Set down, please, exactly the lines below that run from the line with "(3,3'-diaminobenzidine) immunohistochemical staining" to the line with "image displays staining", both lines included.

START Input data

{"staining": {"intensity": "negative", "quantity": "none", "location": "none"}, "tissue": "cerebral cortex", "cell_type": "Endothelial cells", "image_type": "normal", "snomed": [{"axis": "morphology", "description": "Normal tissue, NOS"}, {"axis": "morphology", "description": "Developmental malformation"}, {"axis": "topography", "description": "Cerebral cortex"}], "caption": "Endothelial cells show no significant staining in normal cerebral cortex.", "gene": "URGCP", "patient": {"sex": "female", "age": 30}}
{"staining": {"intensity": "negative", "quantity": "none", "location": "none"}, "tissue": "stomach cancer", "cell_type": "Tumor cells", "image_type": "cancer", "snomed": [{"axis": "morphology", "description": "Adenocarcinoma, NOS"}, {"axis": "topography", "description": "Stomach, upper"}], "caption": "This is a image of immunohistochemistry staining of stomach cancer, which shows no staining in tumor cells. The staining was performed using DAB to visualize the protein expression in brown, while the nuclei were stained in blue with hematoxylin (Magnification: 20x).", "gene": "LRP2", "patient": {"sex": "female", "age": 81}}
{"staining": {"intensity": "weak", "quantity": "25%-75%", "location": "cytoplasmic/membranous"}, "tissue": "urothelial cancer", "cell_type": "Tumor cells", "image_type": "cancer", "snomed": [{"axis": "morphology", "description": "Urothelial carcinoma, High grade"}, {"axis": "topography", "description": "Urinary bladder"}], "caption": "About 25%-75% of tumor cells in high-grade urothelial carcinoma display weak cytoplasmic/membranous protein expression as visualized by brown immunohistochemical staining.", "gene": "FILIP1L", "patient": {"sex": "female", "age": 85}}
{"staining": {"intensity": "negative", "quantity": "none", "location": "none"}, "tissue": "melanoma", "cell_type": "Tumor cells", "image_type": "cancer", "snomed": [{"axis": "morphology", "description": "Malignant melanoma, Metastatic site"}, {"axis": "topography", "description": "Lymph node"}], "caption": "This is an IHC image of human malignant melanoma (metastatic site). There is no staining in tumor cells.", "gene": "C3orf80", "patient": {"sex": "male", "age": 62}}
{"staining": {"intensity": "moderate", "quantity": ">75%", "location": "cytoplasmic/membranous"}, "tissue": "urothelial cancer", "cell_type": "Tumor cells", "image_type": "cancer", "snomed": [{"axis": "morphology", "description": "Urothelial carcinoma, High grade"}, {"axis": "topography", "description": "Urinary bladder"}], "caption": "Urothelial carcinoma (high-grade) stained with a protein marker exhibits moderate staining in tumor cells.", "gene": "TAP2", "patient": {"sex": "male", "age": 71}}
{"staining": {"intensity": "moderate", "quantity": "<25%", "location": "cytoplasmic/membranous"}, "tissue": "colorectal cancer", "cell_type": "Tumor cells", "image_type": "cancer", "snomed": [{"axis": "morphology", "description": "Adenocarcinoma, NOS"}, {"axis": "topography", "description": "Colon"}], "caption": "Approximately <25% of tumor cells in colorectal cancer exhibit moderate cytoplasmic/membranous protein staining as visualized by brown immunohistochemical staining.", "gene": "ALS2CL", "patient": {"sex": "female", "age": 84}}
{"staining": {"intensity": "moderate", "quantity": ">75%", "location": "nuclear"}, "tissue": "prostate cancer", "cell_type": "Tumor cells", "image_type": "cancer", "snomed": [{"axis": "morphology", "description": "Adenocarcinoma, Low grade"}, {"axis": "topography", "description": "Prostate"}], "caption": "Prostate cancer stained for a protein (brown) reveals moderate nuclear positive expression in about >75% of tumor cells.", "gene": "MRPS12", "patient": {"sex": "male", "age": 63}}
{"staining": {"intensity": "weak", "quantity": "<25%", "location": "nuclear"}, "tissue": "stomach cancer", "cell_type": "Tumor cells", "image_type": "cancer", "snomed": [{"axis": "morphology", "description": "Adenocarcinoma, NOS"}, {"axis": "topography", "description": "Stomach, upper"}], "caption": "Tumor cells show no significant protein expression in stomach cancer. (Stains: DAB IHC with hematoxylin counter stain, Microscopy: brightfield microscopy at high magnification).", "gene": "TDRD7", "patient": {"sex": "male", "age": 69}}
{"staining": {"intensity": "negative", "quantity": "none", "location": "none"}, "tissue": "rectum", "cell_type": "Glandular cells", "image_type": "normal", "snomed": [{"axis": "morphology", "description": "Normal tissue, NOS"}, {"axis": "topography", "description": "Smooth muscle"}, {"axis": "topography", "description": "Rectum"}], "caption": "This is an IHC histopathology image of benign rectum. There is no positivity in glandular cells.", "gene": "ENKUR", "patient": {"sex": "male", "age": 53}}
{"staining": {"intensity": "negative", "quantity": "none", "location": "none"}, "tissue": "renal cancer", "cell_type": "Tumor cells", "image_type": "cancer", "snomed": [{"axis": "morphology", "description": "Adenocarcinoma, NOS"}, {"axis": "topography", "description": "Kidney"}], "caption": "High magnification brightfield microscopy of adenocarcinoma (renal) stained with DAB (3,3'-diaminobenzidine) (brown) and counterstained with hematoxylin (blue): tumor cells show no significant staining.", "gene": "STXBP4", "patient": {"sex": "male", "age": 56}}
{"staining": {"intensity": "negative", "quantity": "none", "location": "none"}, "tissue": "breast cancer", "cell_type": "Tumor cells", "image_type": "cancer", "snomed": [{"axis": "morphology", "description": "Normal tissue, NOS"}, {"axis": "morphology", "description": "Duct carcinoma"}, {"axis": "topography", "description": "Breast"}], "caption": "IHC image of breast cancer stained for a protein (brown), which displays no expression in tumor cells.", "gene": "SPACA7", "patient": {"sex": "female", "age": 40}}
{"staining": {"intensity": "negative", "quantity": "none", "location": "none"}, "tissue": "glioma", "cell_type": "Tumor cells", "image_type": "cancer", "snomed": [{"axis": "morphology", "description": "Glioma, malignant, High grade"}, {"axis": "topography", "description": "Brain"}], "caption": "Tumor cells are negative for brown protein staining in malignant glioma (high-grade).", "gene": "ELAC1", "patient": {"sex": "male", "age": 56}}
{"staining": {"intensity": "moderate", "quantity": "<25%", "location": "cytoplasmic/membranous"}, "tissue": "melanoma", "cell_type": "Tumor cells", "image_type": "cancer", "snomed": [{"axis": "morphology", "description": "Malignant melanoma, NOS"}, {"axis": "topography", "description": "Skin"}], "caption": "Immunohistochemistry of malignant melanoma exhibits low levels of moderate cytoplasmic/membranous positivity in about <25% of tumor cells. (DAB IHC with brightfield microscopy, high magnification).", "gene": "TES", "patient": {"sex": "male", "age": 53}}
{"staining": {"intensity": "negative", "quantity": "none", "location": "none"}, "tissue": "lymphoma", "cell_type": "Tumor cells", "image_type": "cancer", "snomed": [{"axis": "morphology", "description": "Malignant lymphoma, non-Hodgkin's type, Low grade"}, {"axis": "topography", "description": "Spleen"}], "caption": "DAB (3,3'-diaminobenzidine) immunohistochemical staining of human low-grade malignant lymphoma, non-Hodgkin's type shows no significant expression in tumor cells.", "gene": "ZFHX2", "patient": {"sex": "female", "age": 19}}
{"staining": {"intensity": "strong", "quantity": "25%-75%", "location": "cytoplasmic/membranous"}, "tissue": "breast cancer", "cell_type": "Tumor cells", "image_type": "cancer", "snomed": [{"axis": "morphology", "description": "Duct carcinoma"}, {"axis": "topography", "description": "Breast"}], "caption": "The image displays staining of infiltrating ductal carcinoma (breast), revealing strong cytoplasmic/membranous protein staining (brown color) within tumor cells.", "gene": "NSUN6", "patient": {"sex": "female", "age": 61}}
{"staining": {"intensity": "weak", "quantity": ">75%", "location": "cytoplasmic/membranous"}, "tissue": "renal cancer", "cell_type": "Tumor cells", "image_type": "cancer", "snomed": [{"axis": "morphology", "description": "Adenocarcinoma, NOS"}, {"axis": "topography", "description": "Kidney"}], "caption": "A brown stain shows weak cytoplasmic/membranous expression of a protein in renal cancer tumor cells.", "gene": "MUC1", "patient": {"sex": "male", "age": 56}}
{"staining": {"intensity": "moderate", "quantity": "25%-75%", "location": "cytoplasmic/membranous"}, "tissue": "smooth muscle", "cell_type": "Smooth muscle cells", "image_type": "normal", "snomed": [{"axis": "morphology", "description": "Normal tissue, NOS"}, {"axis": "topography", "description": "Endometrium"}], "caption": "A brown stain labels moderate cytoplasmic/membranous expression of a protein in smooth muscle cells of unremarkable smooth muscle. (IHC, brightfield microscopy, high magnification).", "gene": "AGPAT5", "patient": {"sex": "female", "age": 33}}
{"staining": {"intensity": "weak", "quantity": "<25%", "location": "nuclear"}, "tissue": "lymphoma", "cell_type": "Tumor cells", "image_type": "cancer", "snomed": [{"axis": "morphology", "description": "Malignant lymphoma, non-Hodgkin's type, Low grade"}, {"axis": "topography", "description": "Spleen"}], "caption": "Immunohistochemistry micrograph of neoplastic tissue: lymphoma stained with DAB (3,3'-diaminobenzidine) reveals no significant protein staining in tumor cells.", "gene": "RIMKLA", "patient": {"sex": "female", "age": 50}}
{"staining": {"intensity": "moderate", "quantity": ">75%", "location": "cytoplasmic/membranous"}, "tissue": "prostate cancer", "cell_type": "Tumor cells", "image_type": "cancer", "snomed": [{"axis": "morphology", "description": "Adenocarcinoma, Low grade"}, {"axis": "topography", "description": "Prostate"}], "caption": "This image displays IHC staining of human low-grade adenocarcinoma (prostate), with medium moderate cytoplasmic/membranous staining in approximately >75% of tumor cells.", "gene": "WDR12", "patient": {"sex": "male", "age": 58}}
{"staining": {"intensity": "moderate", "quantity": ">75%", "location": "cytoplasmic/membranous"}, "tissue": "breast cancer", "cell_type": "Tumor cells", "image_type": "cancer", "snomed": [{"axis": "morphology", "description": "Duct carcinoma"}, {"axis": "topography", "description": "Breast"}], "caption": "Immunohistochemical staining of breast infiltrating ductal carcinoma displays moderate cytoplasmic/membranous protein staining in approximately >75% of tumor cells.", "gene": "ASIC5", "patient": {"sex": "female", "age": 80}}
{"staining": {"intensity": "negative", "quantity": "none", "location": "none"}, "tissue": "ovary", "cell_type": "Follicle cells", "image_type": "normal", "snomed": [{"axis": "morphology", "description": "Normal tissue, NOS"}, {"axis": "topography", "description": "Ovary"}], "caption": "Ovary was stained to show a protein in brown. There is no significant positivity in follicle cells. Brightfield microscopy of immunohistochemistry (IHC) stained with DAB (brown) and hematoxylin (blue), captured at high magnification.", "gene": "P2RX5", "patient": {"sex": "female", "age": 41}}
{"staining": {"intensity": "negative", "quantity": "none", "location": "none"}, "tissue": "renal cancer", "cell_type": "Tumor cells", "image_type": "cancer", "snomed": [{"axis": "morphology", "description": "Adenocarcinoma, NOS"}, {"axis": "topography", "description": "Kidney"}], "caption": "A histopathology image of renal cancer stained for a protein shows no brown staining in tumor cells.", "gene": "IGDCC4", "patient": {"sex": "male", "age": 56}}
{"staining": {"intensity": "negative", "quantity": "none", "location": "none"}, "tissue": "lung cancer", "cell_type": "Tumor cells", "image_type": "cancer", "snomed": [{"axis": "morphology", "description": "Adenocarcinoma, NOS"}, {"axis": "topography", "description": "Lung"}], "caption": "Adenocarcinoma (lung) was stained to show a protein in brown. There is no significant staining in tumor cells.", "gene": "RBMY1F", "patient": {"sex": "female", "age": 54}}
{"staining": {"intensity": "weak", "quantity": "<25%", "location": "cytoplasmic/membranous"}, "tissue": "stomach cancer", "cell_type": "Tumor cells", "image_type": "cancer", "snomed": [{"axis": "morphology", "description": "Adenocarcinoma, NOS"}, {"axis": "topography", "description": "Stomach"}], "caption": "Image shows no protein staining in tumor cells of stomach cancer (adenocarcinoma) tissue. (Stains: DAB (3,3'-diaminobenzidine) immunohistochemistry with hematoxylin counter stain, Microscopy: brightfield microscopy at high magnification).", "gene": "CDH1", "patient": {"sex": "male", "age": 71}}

END Input data

→ Exercise solution:
{"staining": {"intensity": "negative", "quantity": "none", "location": "none"}, "tissue": "lymphoma", "cell_type": "Tumor cells", "image_type": "cancer", "snomed": [{"axis": "morphology", "description": "Malignant lymphoma, non-Hodgkin's type, Low grade"}, {"axis": "topography", "description": "Spleen"}], "caption": "DAB (3,3'-diaminobenzidine) immunohistochemical staining of human low-grade malignant lymphoma, non-Hodgkin's type shows no significant expression in tumor cells.", "gene": "ZFHX2", "patient": {"sex": "female", "age": 19}}
{"staining": {"intensity": "strong", "quantity": "25%-75%", "location": "cytoplasmic/membranous"}, "tissue": "breast cancer", "cell_type": "Tumor cells", "image_type": "cancer", "snomed": [{"axis": "morphology", "description": "Duct carcinoma"}, {"axis": "topography", "description": "Breast"}], "caption": "The image displays staining of infiltrating ductal carcinoma (breast), revealing strong cytoplasmic/membranous protein staining (brown color) within tumor cells.", "gene": "NSUN6", "patient": {"sex": "female", "age": 61}}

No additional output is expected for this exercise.